A new survey by a leading international auditing and consulting firm has revealed that more women are assuming positions of power than before, despite odds stacked against them.
Grant Thornton’s annual Women in Business International Business Report, released this week, shows that women in leadership positions in African businesses have increased marginally amidst the coronavirus (COVID-19) health crisis.
It observed that the number of women holding senior leadership positions in mid-market businesses globally has hit 31% despite the global pandemic affecting economies around the world.
According to the report, about 39% of senior management positions in African businesses are held by women, and this average has steadily risen from 23% in 2015 to 39% in 2021 despite the impact of COVID-19 during 2020.
As of 2020, Grant Thornton revealed that percentage of businesses in Botswana with at least one woman in senior management stands at 72%, a step closer to the global percentage of 87%.
Managing Partner of Grant Thornton Botswana, Kalyanaraman Vijay said the continued rise in number of women in senior roles globally and in Africa is an important milestone for businesses, but not the end goal.
“Those businesses that want to reap the benefits of a better gender balance, must continue to take action to enable women to realise their ambitions, through and beyond the pandemic,” he said.
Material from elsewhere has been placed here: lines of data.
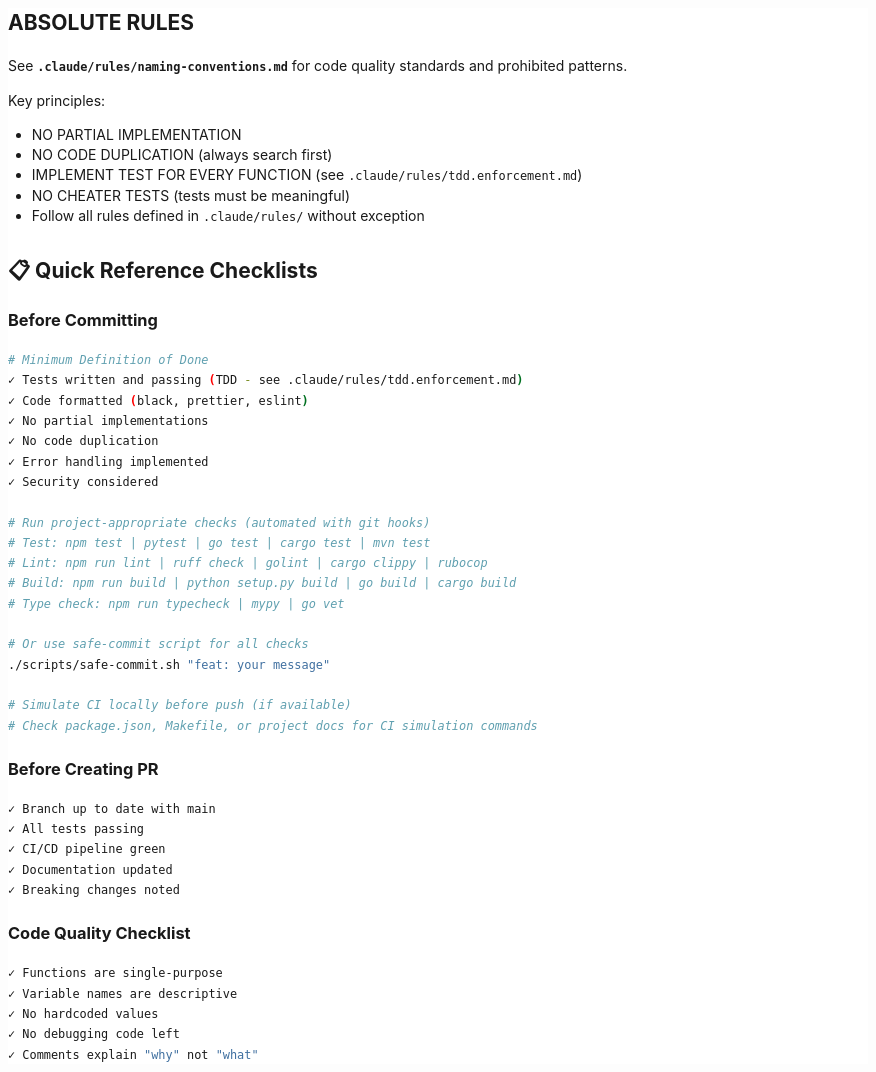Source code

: ## ABSOLUTE RULES

See **`.claude/rules/naming-conventions.md`** for code quality standards and prohibited patterns.

Key principles:

- NO PARTIAL IMPLEMENTATION
- NO CODE DUPLICATION (always search first)
- IMPLEMENT TEST FOR EVERY FUNCTION (see `.claude/rules/tdd.enforcement.md`)
- NO CHEATER TESTS (tests must be meaningful)
- Follow all rules defined in `.claude/rules/` without exception

## 📋 Quick Reference Checklists

### Before Committing

```bash
# Minimum Definition of Done
✓ Tests written and passing (TDD - see .claude/rules/tdd.enforcement.md)
✓ Code formatted (black, prettier, eslint)
✓ No partial implementations
✓ No code duplication
✓ Error handling implemented
✓ Security considered

# Run project-appropriate checks (automated with git hooks)
# Test: npm test | pytest | go test | cargo test | mvn test
# Lint: npm run lint | ruff check | golint | cargo clippy | rubocop
# Build: npm run build | python setup.py build | go build | cargo build
# Type check: npm run typecheck | mypy | go vet

# Or use safe-commit script for all checks
./scripts/safe-commit.sh "feat: your message"

# Simulate CI locally before push (if available)
# Check package.json, Makefile, or project docs for CI simulation commands
```

### Before Creating PR

```bash
✓ Branch up to date with main
✓ All tests passing
✓ CI/CD pipeline green
✓ Documentation updated
✓ Breaking changes noted
```

### Code Quality Checklist

```bash
✓ Functions are single-purpose
✓ Variable names are descriptive
✓ No hardcoded values
✓ No debugging code left
✓ Comments explain "why" not "what"
```
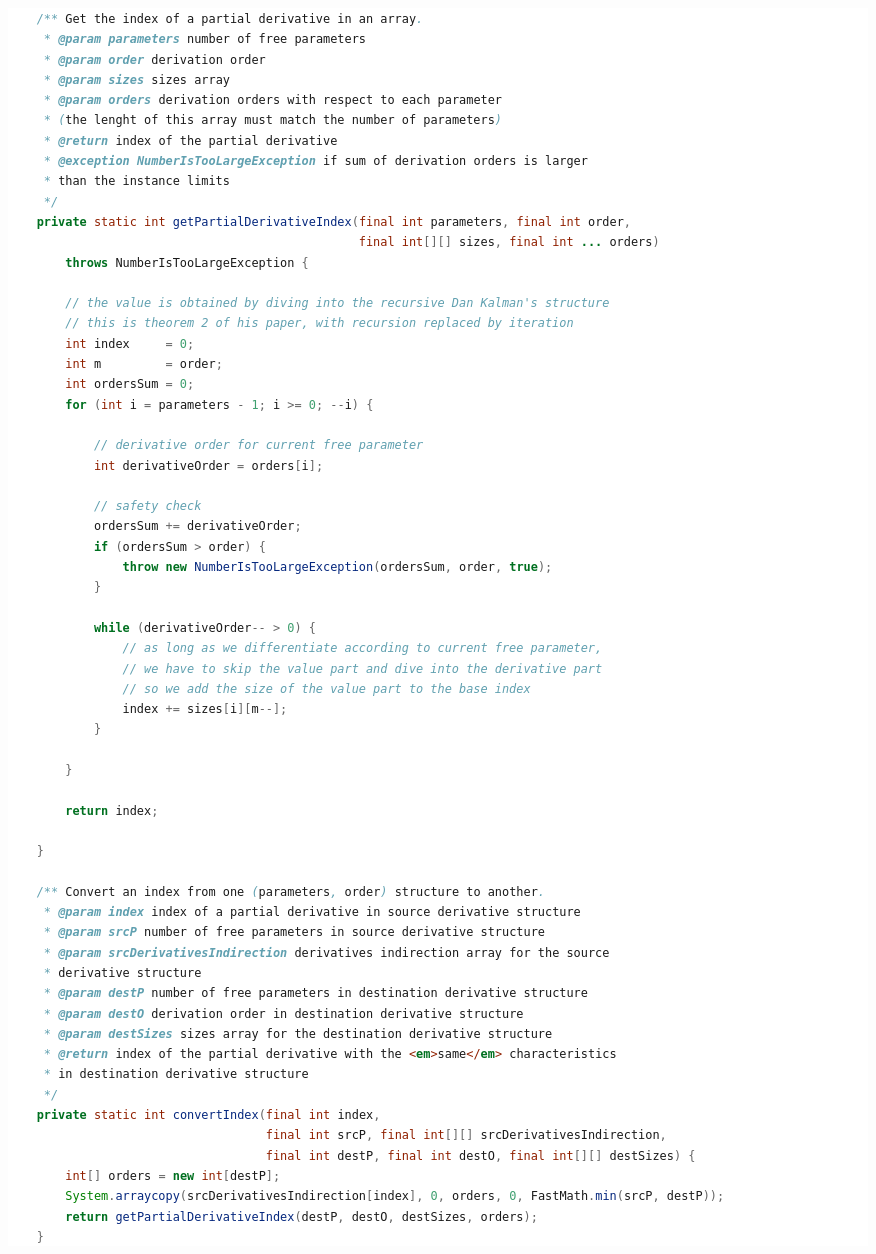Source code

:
 ```java
    /** Get the index of a partial derivative in an array.
     * @param parameters number of free parameters
     * @param order derivation order
     * @param sizes sizes array
     * @param orders derivation orders with respect to each parameter
     * (the lenght of this array must match the number of parameters)
     * @return index of the partial derivative
     * @exception NumberIsTooLargeException if sum of derivation orders is larger
     * than the instance limits
     */
    private static int getPartialDerivativeIndex(final int parameters, final int order,
                                                 final int[][] sizes, final int ... orders)
        throws NumberIsTooLargeException {

        // the value is obtained by diving into the recursive Dan Kalman's structure
        // this is theorem 2 of his paper, with recursion replaced by iteration
        int index     = 0;
        int m         = order;
        int ordersSum = 0;
        for (int i = parameters - 1; i >= 0; --i) {

            // derivative order for current free parameter
            int derivativeOrder = orders[i];

            // safety check
            ordersSum += derivativeOrder;
            if (ordersSum > order) {
                throw new NumberIsTooLargeException(ordersSum, order, true);
            }

            while (derivativeOrder-- > 0) {
                // as long as we differentiate according to current free parameter,
                // we have to skip the value part and dive into the derivative part
                // so we add the size of the value part to the base index
                index += sizes[i][m--];
            }

        }

        return index;

    }

    /** Convert an index from one (parameters, order) structure to another.
     * @param index index of a partial derivative in source derivative structure
     * @param srcP number of free parameters in source derivative structure
     * @param srcDerivativesIndirection derivatives indirection array for the source
     * derivative structure
     * @param destP number of free parameters in destination derivative structure
     * @param destO derivation order in destination derivative structure
     * @param destSizes sizes array for the destination derivative structure
     * @return index of the partial derivative with the <em>same</em> characteristics
     * in destination derivative structure
     */
    private static int convertIndex(final int index,
                                    final int srcP, final int[][] srcDerivativesIndirection,
                                    final int destP, final int destO, final int[][] destSizes) {
        int[] orders = new int[destP];
        System.arraycopy(srcDerivativesIndirection[index], 0, orders, 0, FastMath.min(srcP, destP));
        return getPartialDerivativeIndex(destP, destO, destSizes, orders);
    }

```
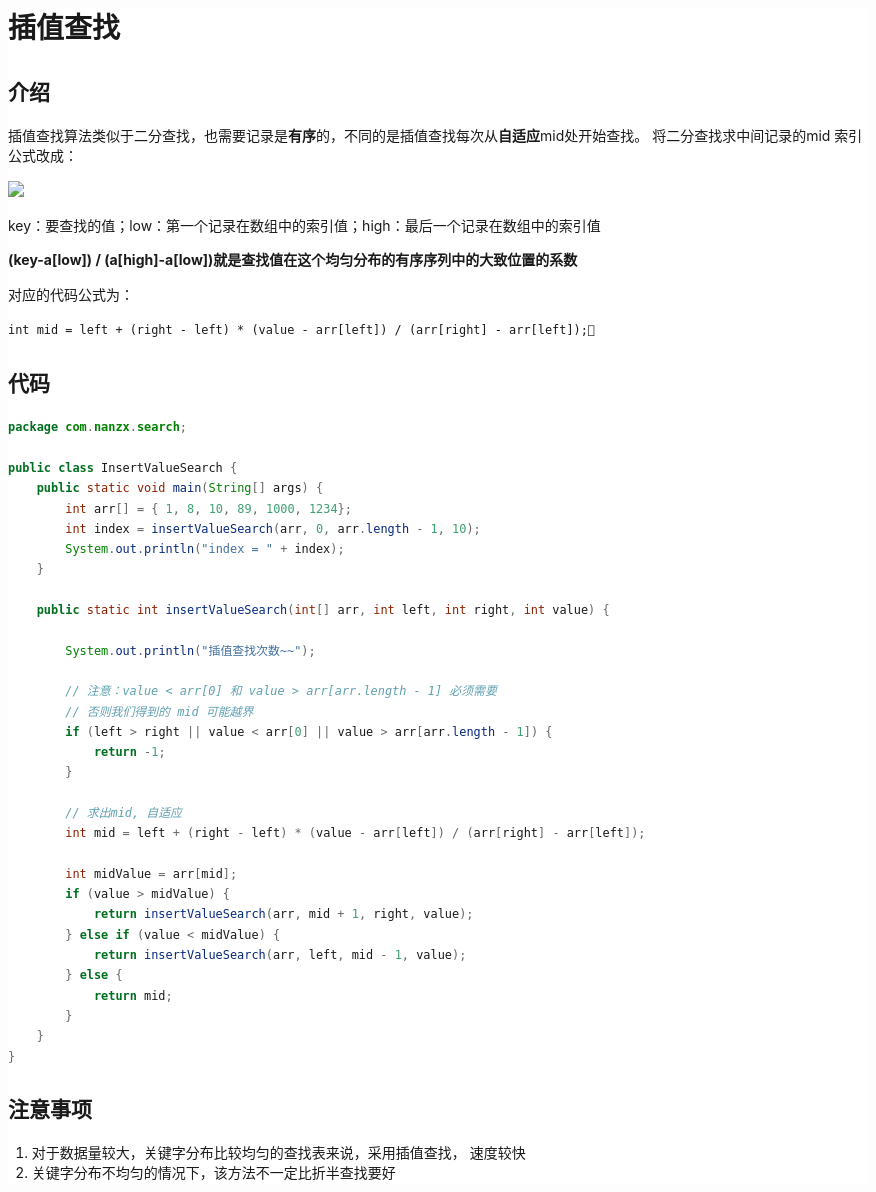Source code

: 

# 插值查找

## 介绍

插值查找算法类似于二分查找，也需要记录是**有序**的，不同的是插值查找每次从**自适应**mid处开始查找。
将二分查找求中间记录的mid 索引公式改成：

![](https://npm.elemecdn.com/nan-picture@1.0.0/blog/20200804200714.png)

key：要查找的值；low：第一个记录在数组中的索引值；high：最后一个记录在数组中的索引值

**(key-a[low]) / (a[high]-a[low])就是查找值在这个均匀分布的有序序列中的大致位置的系数**

对应的代码公式为：

`int mid = left + (right - left) * (value - arr[left]) / (arr[right] - arr[left]);`

## 代码

```java
package com.nanzx.search;

public class InsertValueSearch {
	public static void main(String[] args) {
		int arr[] = { 1, 8, 10, 89, 1000, 1234};
		int index = insertValueSearch(arr, 0, arr.length - 1, 10);
		System.out.println("index = " + index);
	}

	public static int insertValueSearch(int[] arr, int left, int right, int value) {

		System.out.println("插值查找次数~~");

		// 注意：value < arr[0] 和 value > arr[arr.length - 1] 必须需要
		// 否则我们得到的 mid 可能越界
		if (left > right || value < arr[0] || value > arr[arr.length - 1]) {
			return -1;
		}

		// 求出mid, 自适应
		int mid = left + (right - left) * (value - arr[left]) / (arr[right] - arr[left]);
		
		int midValue = arr[mid];
		if (value > midValue) { 
			return insertValueSearch(arr, mid + 1, right, value);
		} else if (value < midValue) {
			return insertValueSearch(arr, left, mid - 1, value);
		} else {
			return mid;
		}
	}
}
```

## 注意事项

1. 对于数据量较大，关键字分布比较均匀的查找表来说，采用插值查找， 速度较快
2. 关键字分布不均匀的情况下，该方法不一定比折半查找要好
Vijay added that seeing the proportion of women leaders rise to 39% in African businesses was encouraging, given that it passed the important 30% threshold, which research showed was the minimum representation needed to change decision-making processes. He said another encouraging finding was the types of leadership roles women were occupying.
Grant Thornton’s research revealed higher numbers of women across operational C-suite roles compared to last year, with the proportion of female CEOs up four percent to 26%, female CFOs up seven percent to 43% and female COOs up three percent to 23%.
Additionally, 52% of African businesses believe that new working practices as a result of COVID-19 have enabled women in business to play greater leadership roles.
Furthermore, 78% of African businesses agreed that in their organisations, new working practices as a result of COVID-19 will benefit women’s career trajectories long-term, despite potentially hindering factors which may be down to the flexibility that remote working offered.
Some of women who hold senior positions in corporate Botswana include Botswana Insurance Holdings Limited (BIHL) CEO, Catherine Lesetedi; managing director for Liberty Life Botswana, Lulu Rasebotsa and BIHL board chairperson, Batsho Dambe-Groth.
They are joined by president of Women in Business Association (WIBA), Nametso Ntsosa-Carr; National Development Bank CEO, Lorato Morapedi and BIFM CEO, Neo Bogatsu amongst others.